**What to work on**
Your job is to retype all of the data word for word, leaving every image out.
++++++++
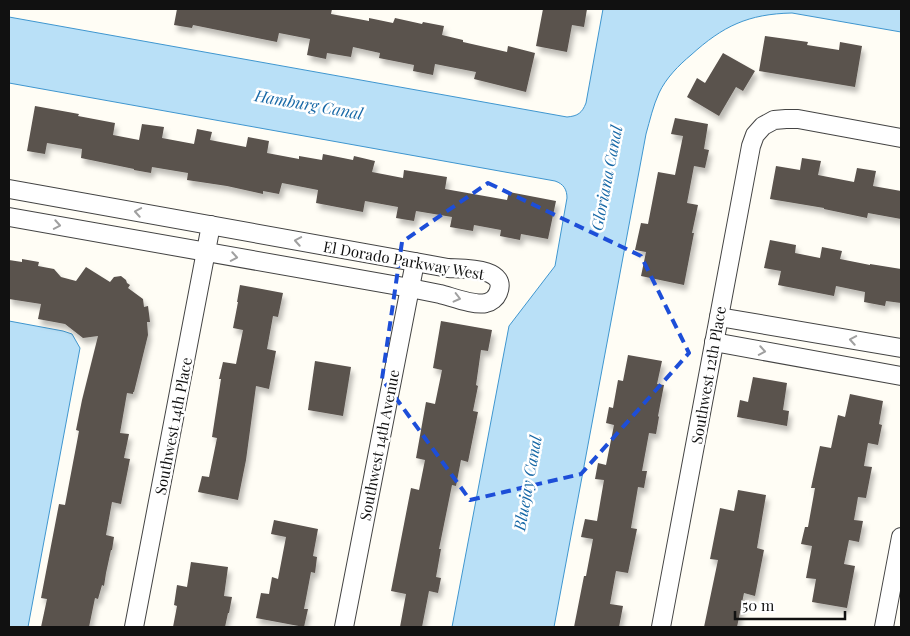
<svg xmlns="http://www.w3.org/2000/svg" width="910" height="636" font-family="'Playfair Display',serif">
<defs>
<filter id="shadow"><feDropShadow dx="3" dy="5.5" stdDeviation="2.5" flood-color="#0004"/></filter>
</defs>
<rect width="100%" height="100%" fill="#fffdf5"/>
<!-- water -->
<g fill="#b9e0f7" stroke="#3f96cf">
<path d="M603,9H901V32L792,13C748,14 723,26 691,55C679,65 666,78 659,93C653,106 650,120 646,134L554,627H452L509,326L555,266L567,198C567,190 564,184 555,181L9,83V17L567,117C578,116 582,113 586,103Z"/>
<path d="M9,321L63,331L72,334L80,348L28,627H9Z"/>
</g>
<!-- building -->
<g fill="#5a524d" filter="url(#shadow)">
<path d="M177,9H332L331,14L369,21V18L393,23L395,18L422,24L423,22L444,26L442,35L463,40V42L507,52L508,46L535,53L526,92L474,79L476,72L435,64L433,75L413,71L414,65L379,58L380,53L353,47L351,57L327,53L326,59L307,55L310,39L279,33L277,42L193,25L192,28L174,25Z"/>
<path d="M543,9H587L584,27L572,25L567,52L536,46Z"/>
<path d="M765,36L808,42L807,45L839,50L840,42L862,46L855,87L759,71Z"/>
<path d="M723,53L755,71L743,91L736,87L719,116L687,97L697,78L705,83Z"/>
<path d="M35,106L79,114L78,116L115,123L113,135L139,140L142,124L164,127L162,138L194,144L197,129L212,132L210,140L246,147L248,137L269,141L267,153L299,159V156L322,160L323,154L353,160L354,156L375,161L372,172L403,178L404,170L447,177L445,189L507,200L509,192L556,201L548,239L521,234L520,240L500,236L501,230L474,225L473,231L450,227L452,217L416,211L414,221L396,218L398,207L365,201L363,212L316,203L318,190L282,183L279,194L263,191V194L227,186L187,180L188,173L152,167L151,173L134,170V169L81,158L82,149L47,143L45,154L27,151Z"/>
<path d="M675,118L708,124L704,149L709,150L705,168L694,166L687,203L698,205L692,233H694L684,285L641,276L646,252L635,250L641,223L648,224L658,172L675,175L683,136L671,134Z"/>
<path d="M802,158L821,161L818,175L854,182L857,168L876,171L873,186L901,191V219L868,213L867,218L824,209V208L770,199L776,166L800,170Z"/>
<path d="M770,240L796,245L795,253L820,258L822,247L842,251L840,259L870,265V264L901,269V303L886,301L885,306L864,302L865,292L836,286L834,296L778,285L781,271L764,268Z"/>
<path d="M22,259L39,262L38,266L54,269L61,277L76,281L86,267L110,282L114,277L121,276L126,280L127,283L130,285L128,288L143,299L144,307L148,306L150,322H147L148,335L134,392H133V394L127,393L120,433L129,434L124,458L130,459L121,504L112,502L106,535L114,537L112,550H111L106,573L104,586L102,585L98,599L95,598L89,627H41L47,599L41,598L59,504L65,505L79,431L76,430L82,400L98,336L83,338L65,324L38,319L41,304L9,299V260L22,262Z"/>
<path d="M240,285L283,293L278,317L273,316L267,349L276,351L269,389L256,386L246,460L238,500L198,492L202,476L209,477L217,438L212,437L221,379H219L223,362L236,364L243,330L233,328L238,302H237Z"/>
<path d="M441,321L492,330L488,351L481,350L476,385L478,386L473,411L478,412L468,462L461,460L456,486L452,485L439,549H441L436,577L441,578L438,593L429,591L422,627H400L406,594L391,591L411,488L419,490L425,460L416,458L426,402L435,404L442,370L433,368Z"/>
<path d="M628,355L662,361L657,384L664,385L658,416L659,417L656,434L649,433L642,471H647L644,488L638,487L631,528L637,529L628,573L616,571L610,604L623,606L619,627H574L584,576H586L593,539L581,537L585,519L597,521L604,480L595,479L598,463L606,465L614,425L606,423L609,407L613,408L618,380L623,381Z"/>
<path d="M315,361L351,367L343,416L308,410Z"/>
<path d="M753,377L787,383L783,410L789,411L787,426L737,417L740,400L748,402Z"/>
<path d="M850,394L883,401L879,424L882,425L878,445L868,443L864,466L872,467L866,498L858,497L854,520L863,521L859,542L849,540L844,564L855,566L847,608L812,602L816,579L806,578L812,546L801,544L805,527H808L815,488H811L820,446L831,448L838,415L845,417Z"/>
<path d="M738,490L766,495L757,548L764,550L755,596L744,593L737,627H704L718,560L710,559L720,508L734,511Z"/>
<path d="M274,520L318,529L313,556L317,557L315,573L311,572L304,609H308L304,627L256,618L261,593L269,594L272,577L278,579L286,537L271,534Z"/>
<path d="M191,562L228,567L224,596L232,597L229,613H228L225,627H173L177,606L174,605L177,585L187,587Z"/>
</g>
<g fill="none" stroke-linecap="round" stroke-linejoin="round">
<defs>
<g id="minor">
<path d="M9,189L448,268C462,269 509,267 498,293C496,298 491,302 486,303C475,306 452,297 440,294C430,292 420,290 410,288L9,217"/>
<path d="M719,317L901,348"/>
<path d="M714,342L901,376"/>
<path d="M134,627L211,225"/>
<path d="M344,627L415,262"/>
<path d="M661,627L751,146L755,135L763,126L774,120L786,119H798L901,138"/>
<path d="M884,627L901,537"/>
</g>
</defs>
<!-- minor casing -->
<use href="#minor" stroke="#444" stroke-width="20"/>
<!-- minor -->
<use href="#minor" stroke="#fff" stroke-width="18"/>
</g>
<!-- one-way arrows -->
<defs><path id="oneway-chevron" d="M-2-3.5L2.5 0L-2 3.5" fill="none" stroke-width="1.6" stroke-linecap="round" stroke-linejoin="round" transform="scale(1.25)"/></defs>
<g stroke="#a0a0a0">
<use href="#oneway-chevron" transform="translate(138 212) rotate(-170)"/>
<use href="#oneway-chevron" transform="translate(57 225) rotate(10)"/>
<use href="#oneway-chevron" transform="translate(298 241) rotate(-170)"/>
<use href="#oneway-chevron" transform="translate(234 257) rotate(10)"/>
<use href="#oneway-chevron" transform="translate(457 298) rotate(14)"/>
<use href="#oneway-chevron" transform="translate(853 340) rotate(-170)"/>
<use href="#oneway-chevron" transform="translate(762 351) rotate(10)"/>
</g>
<!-- marked area -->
<path fill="none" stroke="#1d4ed8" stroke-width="4" stroke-dasharray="10 6" stroke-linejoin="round" d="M488,183L641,256L689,353L581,474L470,500L382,379L402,242Z"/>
<g text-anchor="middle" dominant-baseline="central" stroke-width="5" stroke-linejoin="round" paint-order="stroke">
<!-- street labels -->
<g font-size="15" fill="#111" stroke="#fff">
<text transform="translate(404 260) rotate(10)">El Dorado Parkway West</text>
<text transform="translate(708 375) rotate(-80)">Southwest 12th Place</text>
<text transform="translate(173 426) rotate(-79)">Southwest 14th Place</text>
<text transform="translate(379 445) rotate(-79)">Southwest 14th Avenue</text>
</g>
<!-- water labels -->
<g font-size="16" font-style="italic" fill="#1768a6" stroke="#fff">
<text transform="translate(309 104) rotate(10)">Hamburg Canal</text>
<text transform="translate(606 178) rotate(-79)">Gloriana Canal</text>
<text transform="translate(527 483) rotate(-80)">Bluejay Canal</text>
</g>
</g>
<!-- border -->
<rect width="910" height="636" fill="none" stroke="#111111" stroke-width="20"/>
<!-- scale -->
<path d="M735 611v8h110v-8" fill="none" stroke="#111111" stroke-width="2.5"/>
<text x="742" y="611" font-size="15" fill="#111111" stroke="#ffffff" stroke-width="4" paint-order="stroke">50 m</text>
</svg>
++++++++
**Response box**
<svg xmlns="http://www.w3.org/2000/svg" width="910" height="636" font-family="'Playfair Display',serif">
<defs>
<filter id="shadow"><feDropShadow dx="3" dy="5.5" stdDeviation="2.5" flood-color="#0004"/></filter>
</defs>
<rect width="100%" height="100%" fill="#fffdf5"/>
<!-- water -->
<g fill="#b9e0f7" stroke="#3f96cf">
<path d="M603,9H901V32L792,13C748,14 723,26 691,55C679,65 666,78 659,93C653,106 650,120 646,134L554,627H452L509,326L555,266L567,198C567,190 564,184 555,181L9,83V17L567,117C578,116 582,113 586,103Z"/>
<path d="M9,321L63,331L72,334L80,348L28,627H9Z"/>
</g>
<!-- building -->
<g fill="#5a524d" filter="url(#shadow)">
<path d="M177,9H332L331,14L369,21V18L393,23L395,18L422,24L423,22L444,26L442,35L463,40V42L507,52L508,46L535,53L526,92L474,79L476,72L435,64L433,75L413,71L414,65L379,58L380,53L353,47L351,57L327,53L326,59L307,55L310,39L279,33L277,42L193,25L192,28L174,25Z"/>
<path d="M543,9H587L584,27L572,25L567,52L536,46Z"/>
<path d="M765,36L808,42L807,45L839,50L840,42L862,46L855,87L759,71Z"/>
<path d="M723,53L755,71L743,91L736,87L719,116L687,97L697,78L705,83Z"/>
<path d="M35,106L79,114L78,116L115,123L113,135L139,140L142,124L164,127L162,138L194,144L197,129L212,132L210,140L246,147L248,137L269,141L267,153L299,159V156L322,160L323,154L353,160L354,156L375,161L372,172L403,178L404,170L447,177L445,189L507,200L509,192L556,201L548,239L521,234L520,240L500,236L501,230L474,225L473,231L450,227L452,217L416,211L414,221L396,218L398,207L365,201L363,212L316,203L318,190L282,183L279,194L263,191V194L227,186L187,180L188,173L152,167L151,173L134,170V169L81,158L82,149L47,143L45,154L27,151Z"/>
<path d="M675,118L708,124L704,149L709,150L705,168L694,166L687,203L698,205L692,233H694L684,285L641,276L646,252L635,250L641,223L648,224L658,172L675,175L683,136L671,134Z"/>
<path d="M802,158L821,161L818,175L854,182L857,168L876,171L873,186L901,191V219L868,213L867,218L824,209V208L770,199L776,166L800,170Z"/>
<path d="M770,240L796,245L795,253L820,258L822,247L842,251L840,259L870,265V264L901,269V303L886,301L885,306L864,302L865,292L836,286L834,296L778,285L781,271L764,268Z"/>
<path d="M22,259L39,262L38,266L54,269L61,277L76,281L86,267L110,282L114,277L121,276L126,280L127,283L130,285L128,288L143,299L144,307L148,306L150,322H147L148,335L134,392H133V394L127,393L120,433L129,434L124,458L130,459L121,504L112,502L106,535L114,537L112,550H111L106,573L104,586L102,585L98,599L95,598L89,627H41L47,599L41,598L59,504L65,505L79,431L76,430L82,400L98,336L83,338L65,324L38,319L41,304L9,299V260L22,262Z"/>
<path d="M240,285L283,293L278,317L273,316L267,349L276,351L269,389L256,386L246,460L238,500L198,492L202,476L209,477L217,438L212,437L221,379H219L223,362L236,364L243,330L233,328L238,302H237Z"/>
<path d="M441,321L492,330L488,351L481,350L476,385L478,386L473,411L478,412L468,462L461,460L456,486L452,485L439,549H441L436,577L441,578L438,593L429,591L422,627H400L406,594L391,591L411,488L419,490L425,460L416,458L426,402L435,404L442,370L433,368Z"/>
<path d="M628,355L662,361L657,384L664,385L658,416L659,417L656,434L649,433L642,471H647L644,488L638,487L631,528L637,529L628,573L616,571L610,604L623,606L619,627H574L584,576H586L593,539L581,537L585,519L597,521L604,480L595,479L598,463L606,465L614,425L606,423L609,407L613,408L618,380L623,381Z"/>
<path d="M315,361L351,367L343,416L308,410Z"/>
<path d="M753,377L787,383L783,410L789,411L787,426L737,417L740,400L748,402Z"/>
<path d="M850,394L883,401L879,424L882,425L878,445L868,443L864,466L872,467L866,498L858,497L854,520L863,521L859,542L849,540L844,564L855,566L847,608L812,602L816,579L806,578L812,546L801,544L805,527H808L815,488H811L820,446L831,448L838,415L845,417Z"/>
<path d="M738,490L766,495L757,548L764,550L755,596L744,593L737,627H704L718,560L710,559L720,508L734,511Z"/>
<path d="M274,520L318,529L313,556L317,557L315,573L311,572L304,609H308L304,627L256,618L261,593L269,594L272,577L278,579L286,537L271,534Z"/>
<path d="M191,562L228,567L224,596L232,597L229,613H228L225,627H173L177,606L174,605L177,585L187,587Z"/>
</g>
<g fill="none" stroke-linecap="round" stroke-linejoin="round">
<defs>
<g id="minor">
<path d="M9,189L448,268C462,269 509,267 498,293C496,298 491,302 486,303C475,306 452,297 440,294C430,292 420,290 410,288L9,217"/>
<path d="M719,317L901,348"/>
<path d="M714,342L901,376"/>
<path d="M134,627L211,225"/>
<path d="M344,627L415,262"/>
<path d="M661,627L751,146L755,135L763,126L774,120L786,119H798L901,138"/>
<path d="M884,627L901,537"/>
</g>
</defs>
<!-- minor casing -->
<use href="#minor" stroke="#444" stroke-width="20"/>
<!-- minor -->
<use href="#minor" stroke="#fff" stroke-width="18"/>
</g>
<!-- one-way arrows -->
<defs><path id="oneway-chevron" d="M-2-3.5L2.5 0L-2 3.5" fill="none" stroke-width="1.6" stroke-linecap="round" stroke-linejoin="round" transform="scale(1.25)"/></defs>
<g stroke="#a0a0a0">
<use href="#oneway-chevron" transform="translate(138 212) rotate(-170)"/>
<use href="#oneway-chevron" transform="translate(57 225) rotate(10)"/>
<use href="#oneway-chevron" transform="translate(298 241) rotate(-170)"/>
<use href="#oneway-chevron" transform="translate(234 257) rotate(10)"/>
<use href="#oneway-chevron" transform="translate(457 298) rotate(14)"/>
<use href="#oneway-chevron" transform="translate(853 340) rotate(-170)"/>
<use href="#oneway-chevron" transform="translate(762 351) rotate(10)"/>
</g>
<!-- marked area -->
<path fill="none" stroke="#1d4ed8" stroke-width="4" stroke-dasharray="10 6" stroke-linejoin="round" d="M488,183L641,256L689,353L581,474L470,500L382,379L402,242Z"/>
<g text-anchor="middle" dominant-baseline="central" stroke-width="5" stroke-linejoin="round" paint-order="stroke">
<!-- street labels -->
<g font-size="15" fill="#111" stroke="#fff">
<text transform="translate(404 260) rotate(10)">El Dorado Parkway West</text>
<text transform="translate(708 375) rotate(-80)">Southwest 12th Place</text>
<text transform="translate(173 426) rotate(-79)">Southwest 14th Place</text>
<text transform="translate(379 445) rotate(-79)">Southwest 14th Avenue</text>
</g>
<!-- water labels -->
<g font-size="16" font-style="italic" fill="#1768a6" stroke="#fff">
<text transform="translate(309 104) rotate(10)">Hamburg Canal</text>
<text transform="translate(606 178) rotate(-79)">Gloriana Canal</text>
<text transform="translate(527 483) rotate(-80)">Bluejay Canal</text>
</g>
</g>
<!-- border -->
<rect width="910" height="636" fill="none" stroke="#111111" stroke-width="20"/>
<!-- scale -->
<path d="M735 611v8h110v-8" fill="none" stroke="#111111" stroke-width="2.5"/>
<text x="742" y="611" font-size="15" fill="#111111" stroke="#ffffff" stroke-width="4" paint-order="stroke">50 m</text>
</svg>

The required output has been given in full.